The new solution meant Fidelity could capture large amounts of data from the cloud in real time, which also reduced the need for manual data entry and the chance for human error. 

The flexibility offered by Fusion enabled the company to decide when to close out its testing cycle and fostered a heightened focus on outliers. 

“We can now deliver more value to our customers by seamlessly absorbing shocks and automating tasks, enabling us to build trust”

The resilience testing and automotion flags systems and applications that do not meet resilience requirements. This allows Fidelity to detect alerts and mitigate risk factors before they impact on the the business.

Vellani says: “Fusion’s automated systems allow us to proactively assess risks which allows us to minimise their potential impact and demonstrate to key stakeholders, including the CISO, that systems are ready for deployment.

“We can now deliver more value to our customers by seamlessly absorbing shocks and automating tasks, enabling us to build trust and a culture of resilience that ensures that our customers never experience a substantial delay in product or service delivery.”

Put to the test

The new approach was put to test during a recent interruption.

Fidelity learned about the outage with their pricing platform at AWS just 10 minutes after it occurred. With the proper tools for resilience in place, the company continued business as usual.

Typically, this sort of disruption would result in a halt in services. However, instead services were automatically rerouted to an alternative hosting location which absorbed the entire workload of the downed system.

Once the regular environment was thoroughly checked, services seamlessly flipped back to their regular host location.
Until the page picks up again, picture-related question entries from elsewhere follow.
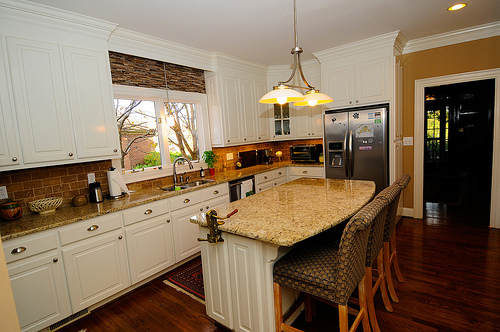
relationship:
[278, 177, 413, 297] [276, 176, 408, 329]
cushions on chairs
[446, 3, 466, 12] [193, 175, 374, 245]
light fixture over counter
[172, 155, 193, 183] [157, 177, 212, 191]
faucet in sink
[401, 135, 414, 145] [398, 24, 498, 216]
light switch on wall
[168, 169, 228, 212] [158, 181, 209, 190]
drawers under sink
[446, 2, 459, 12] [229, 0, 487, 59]
light fixture in ceiling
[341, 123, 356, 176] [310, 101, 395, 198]
handles on refrigerator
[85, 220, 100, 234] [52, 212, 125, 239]
handle of drawer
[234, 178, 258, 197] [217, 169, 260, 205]
towel hanging from dishwasher handle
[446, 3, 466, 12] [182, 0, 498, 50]
light fixture on ceiling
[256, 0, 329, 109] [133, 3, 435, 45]
lamp hanging from ceiling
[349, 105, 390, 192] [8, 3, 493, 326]
fridge in kitchen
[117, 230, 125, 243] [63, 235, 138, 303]
knob in cabinet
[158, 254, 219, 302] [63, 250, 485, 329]
rug on floor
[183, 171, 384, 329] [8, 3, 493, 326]
island in middle of kitchen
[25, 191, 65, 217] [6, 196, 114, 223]
basket on counter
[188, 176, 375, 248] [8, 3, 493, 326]
counter in middle of kitchen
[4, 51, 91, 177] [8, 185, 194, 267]
cabinets above counter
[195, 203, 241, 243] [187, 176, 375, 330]
grip on counter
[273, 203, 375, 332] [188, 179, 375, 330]
bar seat by island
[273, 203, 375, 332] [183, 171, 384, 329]
bar seat by island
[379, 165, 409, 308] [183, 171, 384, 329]
chair by island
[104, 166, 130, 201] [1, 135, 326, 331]
towels on counter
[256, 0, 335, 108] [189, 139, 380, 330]
lamp hanging above island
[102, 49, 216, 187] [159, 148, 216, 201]
window behind sink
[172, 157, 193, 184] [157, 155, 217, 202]
faucet in sink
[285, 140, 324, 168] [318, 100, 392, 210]
oven near refrigerator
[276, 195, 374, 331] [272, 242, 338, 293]
bar seat with cushion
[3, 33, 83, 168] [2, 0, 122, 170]
door for a cabinet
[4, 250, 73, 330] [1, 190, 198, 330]
door for a cabinet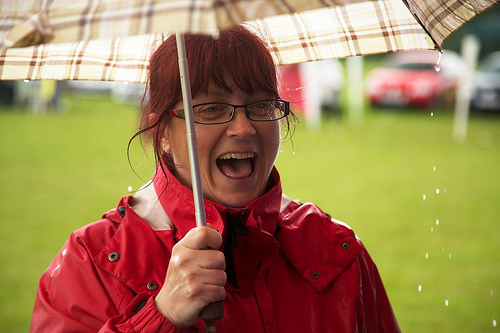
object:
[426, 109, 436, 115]
drop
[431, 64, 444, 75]
rain water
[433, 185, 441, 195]
drop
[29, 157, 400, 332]
coat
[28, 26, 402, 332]
woman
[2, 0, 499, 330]
umbrella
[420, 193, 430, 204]
rain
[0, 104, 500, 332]
grass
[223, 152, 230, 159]
teeth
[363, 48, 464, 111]
car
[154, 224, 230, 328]
hand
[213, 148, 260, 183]
mouth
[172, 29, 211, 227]
handle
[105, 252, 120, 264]
snap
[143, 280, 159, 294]
snap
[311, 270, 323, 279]
snap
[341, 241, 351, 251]
snap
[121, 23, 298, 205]
hair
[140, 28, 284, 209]
head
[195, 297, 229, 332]
handle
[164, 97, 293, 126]
glasses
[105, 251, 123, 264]
button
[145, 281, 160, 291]
button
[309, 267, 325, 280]
button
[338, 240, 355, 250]
button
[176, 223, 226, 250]
finger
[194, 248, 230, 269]
finger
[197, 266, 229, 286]
finger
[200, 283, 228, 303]
finger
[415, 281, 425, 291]
water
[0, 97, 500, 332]
ground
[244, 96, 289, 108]
glass rims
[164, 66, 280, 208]
face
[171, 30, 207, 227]
rod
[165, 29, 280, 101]
bangs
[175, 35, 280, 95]
forehead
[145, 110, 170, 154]
ear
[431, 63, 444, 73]
drop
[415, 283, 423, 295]
drop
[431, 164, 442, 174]
falling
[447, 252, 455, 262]
rain drop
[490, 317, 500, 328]
drop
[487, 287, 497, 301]
drop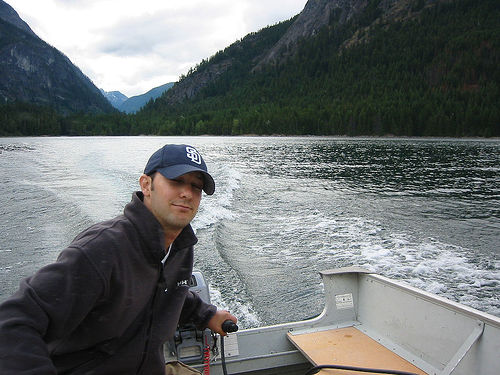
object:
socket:
[331, 290, 358, 310]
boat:
[188, 270, 500, 375]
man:
[6, 137, 252, 374]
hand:
[210, 309, 238, 341]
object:
[221, 317, 239, 333]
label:
[175, 279, 191, 289]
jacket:
[40, 197, 196, 368]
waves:
[210, 205, 279, 310]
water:
[210, 142, 497, 278]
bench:
[292, 333, 410, 374]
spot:
[341, 331, 358, 343]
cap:
[146, 143, 220, 196]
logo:
[183, 146, 205, 166]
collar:
[123, 200, 168, 258]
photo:
[5, 4, 499, 370]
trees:
[163, 94, 477, 136]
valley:
[80, 64, 182, 142]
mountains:
[264, 1, 492, 138]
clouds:
[114, 58, 163, 84]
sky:
[38, 5, 237, 56]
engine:
[192, 270, 214, 314]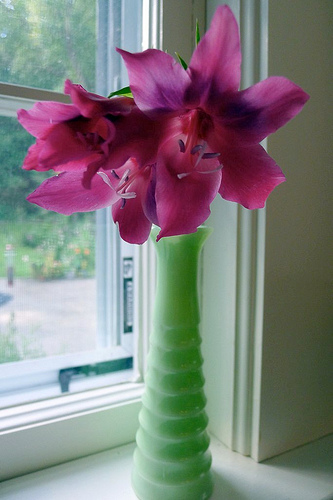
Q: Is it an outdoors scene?
A: Yes, it is outdoors.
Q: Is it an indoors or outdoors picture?
A: It is outdoors.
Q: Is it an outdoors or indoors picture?
A: It is outdoors.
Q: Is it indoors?
A: No, it is outdoors.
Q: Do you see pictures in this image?
A: No, there are no pictures.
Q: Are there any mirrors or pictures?
A: No, there are no pictures or mirrors.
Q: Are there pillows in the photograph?
A: No, there are no pillows.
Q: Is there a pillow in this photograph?
A: No, there are no pillows.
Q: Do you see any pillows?
A: No, there are no pillows.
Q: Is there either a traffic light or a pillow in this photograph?
A: No, there are no pillows or traffic lights.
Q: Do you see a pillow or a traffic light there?
A: No, there are no pillows or traffic lights.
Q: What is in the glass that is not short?
A: The flower is in the glass.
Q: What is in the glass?
A: The flower is in the glass.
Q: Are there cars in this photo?
A: No, there are no cars.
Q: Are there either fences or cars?
A: No, there are no cars or fences.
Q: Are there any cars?
A: No, there are no cars.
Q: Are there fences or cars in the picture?
A: No, there are no cars or fences.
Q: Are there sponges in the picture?
A: No, there are no sponges.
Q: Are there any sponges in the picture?
A: No, there are no sponges.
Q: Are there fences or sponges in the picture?
A: No, there are no sponges or fences.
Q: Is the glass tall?
A: Yes, the glass is tall.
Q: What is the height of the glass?
A: The glass is tall.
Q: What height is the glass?
A: The glass is tall.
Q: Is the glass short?
A: No, the glass is tall.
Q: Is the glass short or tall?
A: The glass is tall.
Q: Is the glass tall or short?
A: The glass is tall.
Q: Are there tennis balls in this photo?
A: No, there are no tennis balls.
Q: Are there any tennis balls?
A: No, there are no tennis balls.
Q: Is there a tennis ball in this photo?
A: No, there are no tennis balls.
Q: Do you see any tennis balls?
A: No, there are no tennis balls.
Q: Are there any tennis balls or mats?
A: No, there are no tennis balls or mats.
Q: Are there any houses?
A: No, there are no houses.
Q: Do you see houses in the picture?
A: No, there are no houses.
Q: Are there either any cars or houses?
A: No, there are no houses or cars.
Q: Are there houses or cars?
A: No, there are no houses or cars.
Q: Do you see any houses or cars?
A: No, there are no houses or cars.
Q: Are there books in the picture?
A: No, there are no books.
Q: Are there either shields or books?
A: No, there are no books or shields.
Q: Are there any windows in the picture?
A: Yes, there is a window.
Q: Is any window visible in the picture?
A: Yes, there is a window.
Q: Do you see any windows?
A: Yes, there is a window.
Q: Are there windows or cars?
A: Yes, there is a window.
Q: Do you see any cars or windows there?
A: Yes, there is a window.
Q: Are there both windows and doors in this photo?
A: No, there is a window but no doors.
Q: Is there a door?
A: No, there are no doors.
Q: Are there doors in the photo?
A: No, there are no doors.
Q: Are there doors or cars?
A: No, there are no doors or cars.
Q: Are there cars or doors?
A: No, there are no doors or cars.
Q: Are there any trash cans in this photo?
A: No, there are no trash cans.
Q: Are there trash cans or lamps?
A: No, there are no trash cans or lamps.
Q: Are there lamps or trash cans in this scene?
A: No, there are no trash cans or lamps.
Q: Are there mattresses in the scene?
A: No, there are no mattresses.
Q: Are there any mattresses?
A: No, there are no mattresses.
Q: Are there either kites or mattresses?
A: No, there are no mattresses or kites.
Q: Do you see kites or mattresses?
A: No, there are no mattresses or kites.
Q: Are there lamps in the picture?
A: No, there are no lamps.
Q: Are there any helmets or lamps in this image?
A: No, there are no lamps or helmets.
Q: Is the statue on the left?
A: Yes, the statue is on the left of the image.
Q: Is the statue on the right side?
A: No, the statue is on the left of the image.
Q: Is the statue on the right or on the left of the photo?
A: The statue is on the left of the image.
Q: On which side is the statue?
A: The statue is on the left of the image.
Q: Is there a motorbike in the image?
A: No, there are no motorcycles.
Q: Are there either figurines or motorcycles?
A: No, there are no motorcycles or figurines.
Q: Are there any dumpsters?
A: No, there are no dumpsters.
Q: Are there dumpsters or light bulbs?
A: No, there are no dumpsters or light bulbs.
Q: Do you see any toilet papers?
A: No, there are no toilet papers.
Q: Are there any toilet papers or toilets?
A: No, there are no toilet papers or toilets.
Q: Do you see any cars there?
A: No, there are no cars.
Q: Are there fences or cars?
A: No, there are no cars or fences.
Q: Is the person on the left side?
A: Yes, the person is on the left of the image.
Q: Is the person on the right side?
A: No, the person is on the left of the image.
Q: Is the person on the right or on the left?
A: The person is on the left of the image.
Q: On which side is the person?
A: The person is on the left of the image.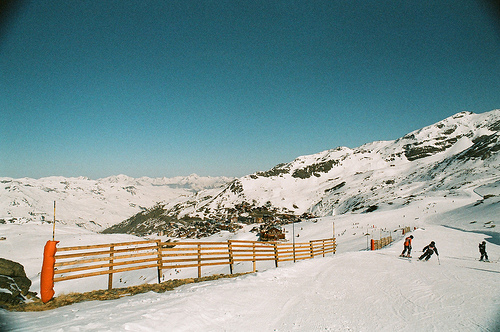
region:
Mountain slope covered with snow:
[0, 110, 497, 330]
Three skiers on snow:
[401, 235, 488, 261]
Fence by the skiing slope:
[41, 200, 423, 302]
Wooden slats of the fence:
[55, 228, 412, 280]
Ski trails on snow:
[395, 251, 499, 325]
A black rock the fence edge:
[0, 257, 39, 307]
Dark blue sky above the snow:
[1, 1, 498, 177]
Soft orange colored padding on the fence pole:
[40, 240, 60, 303]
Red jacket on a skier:
[405, 236, 411, 243]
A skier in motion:
[419, 239, 440, 261]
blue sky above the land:
[123, 43, 209, 96]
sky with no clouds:
[185, 35, 306, 90]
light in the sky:
[45, 125, 150, 170]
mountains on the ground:
[205, 122, 455, 228]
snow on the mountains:
[231, 140, 388, 201]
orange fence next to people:
[30, 220, 351, 297]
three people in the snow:
[380, 215, 495, 286]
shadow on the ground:
[461, 256, 491, 276]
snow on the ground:
[385, 263, 456, 303]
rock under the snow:
[184, 203, 221, 235]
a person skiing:
[396, 232, 418, 260]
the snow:
[249, 280, 394, 323]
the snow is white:
[248, 271, 345, 324]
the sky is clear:
[121, 33, 338, 140]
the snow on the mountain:
[57, 187, 124, 212]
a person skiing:
[417, 233, 444, 265]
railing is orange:
[203, 242, 248, 263]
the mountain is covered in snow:
[351, 142, 425, 197]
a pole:
[46, 202, 68, 239]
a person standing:
[473, 235, 490, 262]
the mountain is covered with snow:
[185, 132, 437, 230]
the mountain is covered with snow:
[120, 168, 369, 254]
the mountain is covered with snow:
[305, 103, 483, 200]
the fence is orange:
[26, 232, 386, 300]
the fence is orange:
[19, 208, 411, 280]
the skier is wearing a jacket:
[402, 235, 412, 245]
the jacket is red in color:
[404, 235, 411, 245]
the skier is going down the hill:
[418, 241, 438, 258]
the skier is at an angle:
[418, 242, 439, 259]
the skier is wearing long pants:
[401, 245, 412, 254]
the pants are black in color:
[403, 244, 412, 254]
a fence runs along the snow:
[38, 232, 341, 302]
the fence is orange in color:
[43, 232, 338, 299]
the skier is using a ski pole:
[437, 256, 442, 264]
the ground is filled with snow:
[1, 215, 498, 330]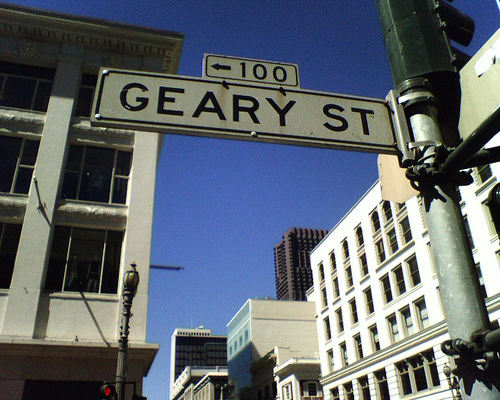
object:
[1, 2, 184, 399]
white building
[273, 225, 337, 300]
building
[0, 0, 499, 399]
sky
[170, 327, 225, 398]
building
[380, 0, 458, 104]
electric signal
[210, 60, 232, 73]
arrow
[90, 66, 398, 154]
sign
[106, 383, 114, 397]
light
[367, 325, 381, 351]
window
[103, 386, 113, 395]
light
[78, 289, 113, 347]
shadow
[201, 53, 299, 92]
sign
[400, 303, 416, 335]
window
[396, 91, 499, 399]
pole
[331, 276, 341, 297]
window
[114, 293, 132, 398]
pole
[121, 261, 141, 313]
street lamp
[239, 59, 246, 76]
numbers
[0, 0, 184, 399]
building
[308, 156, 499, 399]
building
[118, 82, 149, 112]
lettering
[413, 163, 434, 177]
bolts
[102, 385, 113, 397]
signal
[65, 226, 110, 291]
windows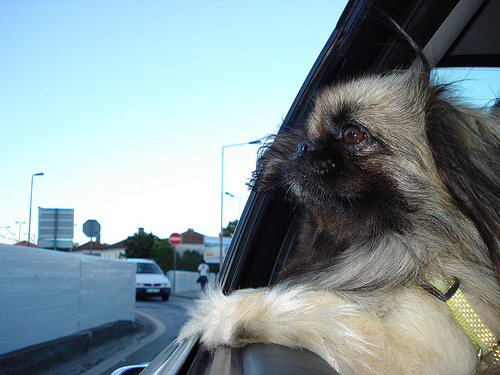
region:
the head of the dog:
[260, 78, 437, 235]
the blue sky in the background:
[30, 19, 197, 84]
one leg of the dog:
[205, 288, 372, 360]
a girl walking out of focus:
[196, 259, 208, 294]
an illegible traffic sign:
[168, 231, 181, 297]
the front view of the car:
[134, 263, 169, 299]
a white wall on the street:
[4, 253, 132, 330]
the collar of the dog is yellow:
[421, 253, 498, 357]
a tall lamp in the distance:
[27, 170, 41, 242]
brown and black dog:
[255, 58, 450, 370]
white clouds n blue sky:
[27, 30, 52, 70]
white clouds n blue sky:
[202, 50, 244, 86]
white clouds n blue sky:
[170, 48, 208, 99]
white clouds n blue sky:
[159, 26, 226, 78]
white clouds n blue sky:
[107, 120, 160, 160]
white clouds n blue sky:
[76, 53, 155, 121]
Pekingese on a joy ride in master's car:
[171, 54, 498, 373]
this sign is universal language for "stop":
[165, 228, 184, 248]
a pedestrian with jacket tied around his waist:
[193, 256, 214, 293]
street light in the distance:
[22, 168, 47, 247]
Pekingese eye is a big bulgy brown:
[322, 112, 387, 158]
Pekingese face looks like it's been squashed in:
[275, 73, 415, 220]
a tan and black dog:
[178, 30, 493, 356]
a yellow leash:
[416, 262, 496, 367]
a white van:
[123, 255, 173, 302]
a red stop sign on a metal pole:
[168, 232, 180, 288]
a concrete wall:
[0, 240, 136, 372]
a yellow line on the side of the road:
[76, 305, 163, 372]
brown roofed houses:
[15, 224, 222, 266]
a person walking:
[193, 258, 210, 288]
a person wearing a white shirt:
[196, 260, 211, 295]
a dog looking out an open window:
[181, 1, 497, 373]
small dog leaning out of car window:
[182, 63, 497, 369]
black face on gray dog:
[273, 32, 490, 240]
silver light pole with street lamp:
[217, 130, 270, 262]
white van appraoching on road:
[129, 253, 171, 309]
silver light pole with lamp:
[23, 168, 53, 240]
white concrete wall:
[4, 242, 139, 357]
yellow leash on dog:
[413, 275, 498, 368]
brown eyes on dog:
[330, 119, 370, 144]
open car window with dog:
[131, 9, 498, 371]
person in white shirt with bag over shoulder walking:
[192, 252, 214, 299]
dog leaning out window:
[183, 59, 498, 374]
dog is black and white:
[177, 47, 499, 374]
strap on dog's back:
[405, 258, 499, 373]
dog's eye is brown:
[335, 114, 367, 146]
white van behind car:
[113, 251, 175, 299]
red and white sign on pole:
[166, 229, 180, 251]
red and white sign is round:
[168, 228, 180, 244]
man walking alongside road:
[192, 256, 209, 298]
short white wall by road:
[1, 239, 142, 364]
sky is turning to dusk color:
[2, 2, 498, 261]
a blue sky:
[7, 29, 284, 276]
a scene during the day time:
[3, 23, 493, 370]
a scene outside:
[7, 21, 490, 373]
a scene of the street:
[10, 18, 497, 361]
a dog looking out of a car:
[178, 20, 496, 372]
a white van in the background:
[112, 242, 186, 312]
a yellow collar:
[392, 253, 499, 373]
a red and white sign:
[163, 225, 200, 320]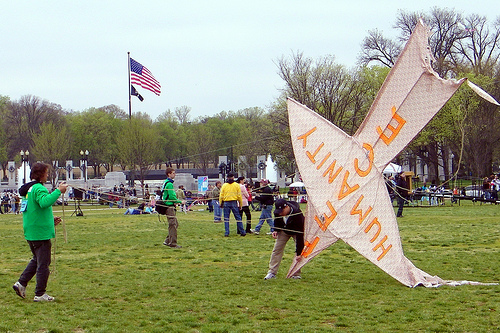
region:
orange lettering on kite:
[298, 125, 404, 267]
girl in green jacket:
[15, 180, 62, 242]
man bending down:
[259, 193, 305, 270]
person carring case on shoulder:
[153, 172, 173, 217]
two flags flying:
[113, 75, 174, 100]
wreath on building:
[254, 150, 265, 177]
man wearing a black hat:
[270, 188, 291, 216]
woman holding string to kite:
[14, 165, 325, 295]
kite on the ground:
[281, 23, 426, 313]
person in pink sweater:
[240, 175, 257, 231]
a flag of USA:
[104, 50, 219, 120]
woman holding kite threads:
[12, 128, 128, 289]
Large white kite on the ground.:
[266, 23, 466, 290]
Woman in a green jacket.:
[15, 155, 62, 305]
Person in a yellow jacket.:
[215, 171, 245, 236]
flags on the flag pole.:
[122, 49, 161, 106]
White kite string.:
[64, 135, 320, 239]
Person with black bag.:
[155, 165, 184, 248]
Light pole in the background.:
[76, 146, 92, 181]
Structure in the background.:
[400, 145, 455, 182]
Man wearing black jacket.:
[263, 197, 305, 282]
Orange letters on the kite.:
[282, 33, 452, 300]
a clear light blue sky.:
[6, 17, 102, 72]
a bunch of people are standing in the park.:
[416, 174, 498, 204]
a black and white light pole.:
[75, 147, 92, 177]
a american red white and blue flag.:
[120, 48, 160, 119]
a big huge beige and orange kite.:
[283, 17, 498, 291]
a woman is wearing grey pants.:
[33, 242, 50, 268]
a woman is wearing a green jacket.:
[28, 209, 46, 222]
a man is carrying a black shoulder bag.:
[153, 177, 178, 214]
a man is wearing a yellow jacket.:
[222, 186, 240, 201]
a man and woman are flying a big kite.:
[8, 1, 498, 306]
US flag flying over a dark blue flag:
[122, 49, 162, 101]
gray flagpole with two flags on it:
[122, 49, 161, 123]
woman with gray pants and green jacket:
[10, 161, 70, 303]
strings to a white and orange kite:
[70, 132, 324, 242]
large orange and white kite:
[282, 17, 494, 306]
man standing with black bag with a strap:
[149, 167, 185, 245]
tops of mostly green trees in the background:
[0, 90, 270, 154]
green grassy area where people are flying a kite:
[65, 285, 497, 329]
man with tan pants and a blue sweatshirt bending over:
[262, 194, 309, 280]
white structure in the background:
[254, 150, 294, 189]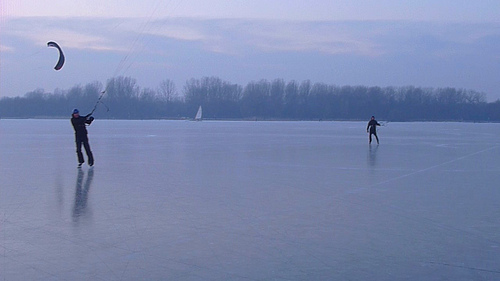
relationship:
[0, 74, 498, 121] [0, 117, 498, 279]
trees surrounding lake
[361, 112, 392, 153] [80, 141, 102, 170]
person on leg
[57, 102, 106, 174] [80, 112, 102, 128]
person has hands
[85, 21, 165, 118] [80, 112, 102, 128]
rope in hands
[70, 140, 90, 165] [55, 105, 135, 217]
leg of person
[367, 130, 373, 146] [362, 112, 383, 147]
leg of person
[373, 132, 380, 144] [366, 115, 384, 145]
leg of person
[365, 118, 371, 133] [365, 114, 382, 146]
arm of person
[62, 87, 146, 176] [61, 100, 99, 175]
arm of person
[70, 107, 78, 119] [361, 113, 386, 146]
head of person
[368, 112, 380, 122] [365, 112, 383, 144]
head of person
What’s next on the risk agenda?

After technology disaster recovery, Fidelity set on a mission to revamp its third-party risk management program.

Vellani concludes: “We understand that third parties are critical to continuity and resilience but realise that horizontal dependencies lead to unrealised risks.

“We have created a program that allows us to horizontally map third-party dependencies and visualise unseen concentration risk, providing us with a better understanding of what shocks our organisation can absorb.”